Babies are, of course, necessary for the continuation of the species. Too many babies, on the other hand, means over-population and all its attendant problems. Responsible parenting no longer means finding the right school and making sure your offspring shun drugs in their teens, it entails considering the option of having none, or only one or two kids at most (which may not be culturally appropriate for some religious groups).
It also means giving up those oh-so-convenient disposable nappies that have been ubiquitously popular for the last 40 years. Why? Because disposable nappies, disguised in pastels and cute, beguiling brand names, are a major landfill problem, placing them high on the list of environmental no-nos. In the first year of its life, a baby will have its nappy changed about 2 000-3 000 times.
According to the website Eco Baby, each year: "About five million tons of untreated body excrement, which may carry over 100 intestinal viruses, is brought to landfills via disposables. This may contribute to groundwater contamination and attract insects that carry and transmit diseases.
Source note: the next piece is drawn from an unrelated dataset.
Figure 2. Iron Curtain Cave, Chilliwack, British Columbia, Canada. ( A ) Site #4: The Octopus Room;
In 1990, 18 billion disposables were thrown into United States landfills. Is it wise to use 3.4 billion gallons of oil and over 250 000 trees a year to manufacture disposables that end up in our already overburdened landfills?"
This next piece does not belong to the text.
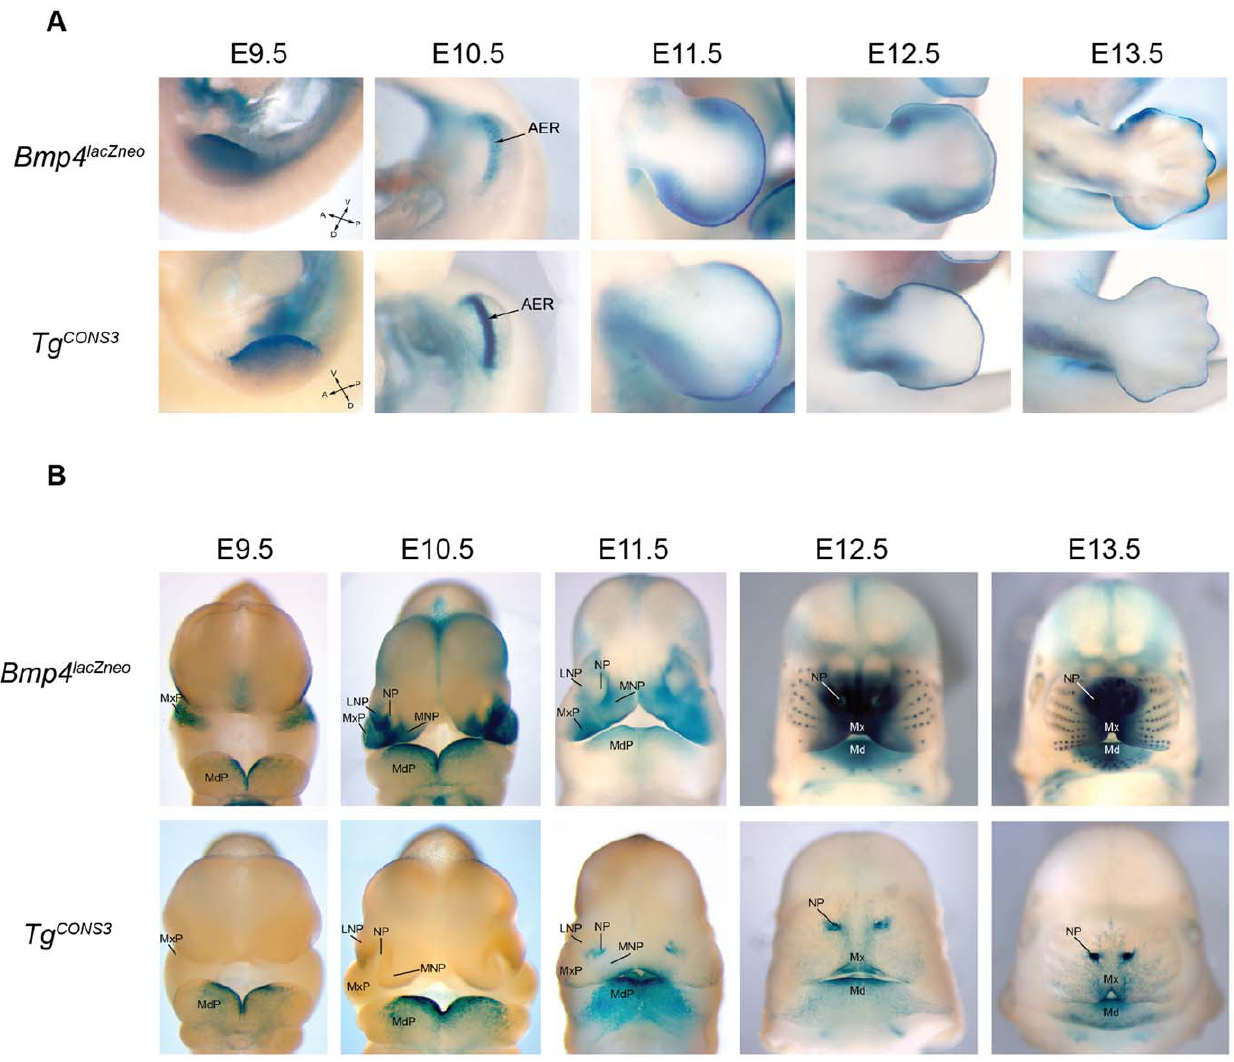
Figure 3. Bmp4 lacZneo and Tg CONS3 b -galactosidase activity in the limb and orofacial region. ( A ) Lateral views of developing fore- or hindlimbs of Bmp4 lacZneo control mouse embryos ( upper row ). Tg CONS3 transgenic embryos from permanent transgenic line TL3459 ( lower row). The CONS3 transgene expression largely recapitulates endogenous Bmp4 expression in the AER from E9.5–13.5. ( B ) Frontal views of the developing head of Bmp4 lacZneo and Tg CONS3 transgenic embryos from permanent line TL3459. From E9.5 to E11.0, Bmp4 is expressed in the epithelium overlying the distal first branchial arch, maxillary and mandibular processes and medial and lateral nasal processes. At these stages, the CONS3 enhancer recapitulates endogenous expression in the ectoderm overlying the distal part of the first branchial arch at E9.5 and the mandibular process at E10.5. At E12.5, endogenous Bmp4 expression shifts to the mesenchyme, while CONS3 expression persists in the epithelium overlying the mandibular arch and premaxilla, including incisor tooth germs. At E12.5 and 13.5, endogenous Bmp4 is concentrated in the mesenchyme of the midface including the whisker follicles. CONS3 transgene expression persists in the epithelium that overlies the mandible, pre-maxilla and nasal pits, and fails to shift to the underlying mesenchyme. Abbreviations: MxP, maxillary process; MdP, mandibular process; MNP, medial nasal process; LNP, lateral nasal process; NP, nasal pit; Mx, maxilla; Md, mandible.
Well, that's a no-brainer. The solution doesn't necessarily lie in traditional cotton towels, although they remain a good option, but in biodegradable, flushable nappies. gDiapers (www.gdiapers.com) has invented an eco-friendly nappy that has no "elemental chlorine, no perfumes, no smell, no garbage and no guilt. In fact, flushables are so gentle on the Earth you can even garden compost the wet ones in one compost cycle."
gDiapers carry Cradle to Cradle approval from McDonough Braungart Design Chemistry, a certification body (www.certified.com) designed to sort the organic wheat from the chaff. Naturally, the gorgeous little model picture on these pages (no, not the baby) is a gDiaper.